Create, Update and Delete records within datasets

Sometimes we have to only update the delta(s) between two version of the same data source. This means that some new records may need to be created, a few others may have to be updated and a few more to be deleted from an existing dataset. These operations can easily be done without reloading the entire dataset into OSF Web Services.

When the DMT synchronize a dataset, it does analyze the content that is being indexed into OSF Web Services, one of the analyze step that is performed by the framework is to check if the records that are being synchronized are described using the http://purl.org/ontology/wsf#crudAction property with one of the following value:

  1. create
  2. update
  3. delete

The wsf:crudAction property is used to instruct the DMT to perform different actions depending on the value of the property. If the value is create, then this means that the DMT has to create that record in the dataset. If the value is update, then this means that the record has to be updated in the dataset. Finally, if the value is delete, then this means that the dataset has to be deleted from the dataset.

If the wsf:Action property is not used to define a record, then create is assumed by the DMT.

This is the machanism that is used to synchronize datasets to OSF Web Services using the DMT. If nothing is specified, then records are simply created.

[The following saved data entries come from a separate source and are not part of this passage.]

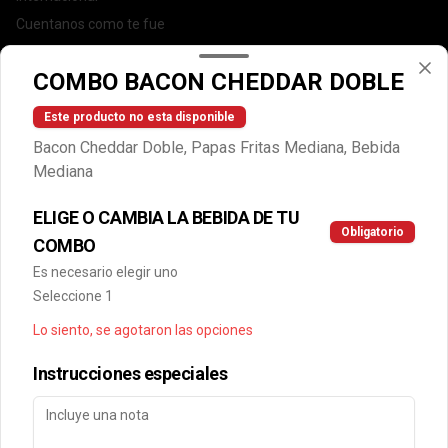
Cuentanos como te fue
DEGASA
COMBO BACON CHEDDAR DOBLE
Trabaja con nosotros
Escríbenos por WhatsApp: +56950183243
Este producto no esta disponible
serviciocliente@wendys.cl
Bacon Cheddar Doble, Papas Fritas Mediana, Bebida
Locales
Mediana
Términos y condiciones
ELIGE O CAMBIA LA BEBIDA DE TU
Política de privacidad
Obligatorio
COMBO
Redes sociales
Es necesario elegir uno
Seleccione 1
Instagram
Lo siento, se agotaron las opciones
Facebook
Instrucciones especiales
Mi cuenta
Pedir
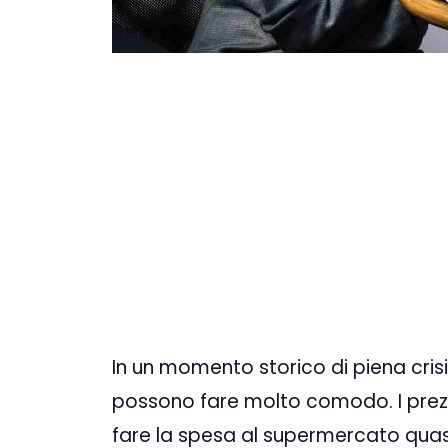
In un momento storico di piena cris
possono fare molto comodo. I prezzi 
fare la spesa al supermercato quasi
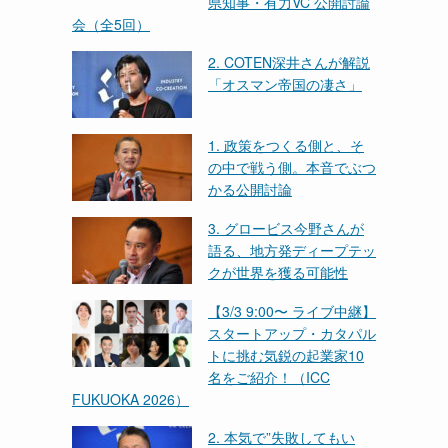
県知事・有力VC 公開討論
会（全5回）
2. COTEN深井さんが解説
「オスマン帝国の凄さ」
1. 政策をつくる側と、そ
の中で戦う側。本音でぶつ
かる公開討論
3. グロービス今野さんが
語る、地方発ディープテッ
クが世界を獲る可能性
【3/3 9:00〜 ライブ中継】
スタートアップ・カタパル
トに挑む気鋭の起業家10
名をご紹介！（ICC
FUKUOKA 2026）
2. 本気で”失敗してもい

Missing Properties and Classes

Folder where the missing vocabulary properties and classes are logged. When you index new datasets into a OSF Web Services instance, it doesn't mean that all the properties and classes that you are using in that dataset are currently defined in the OSF Web Services instance where you are indexed them. Even if they are not defined, they will get indexed. However what is put into this folder are files where you will be able to see which property, or which class, that needs to be added to the ontologies.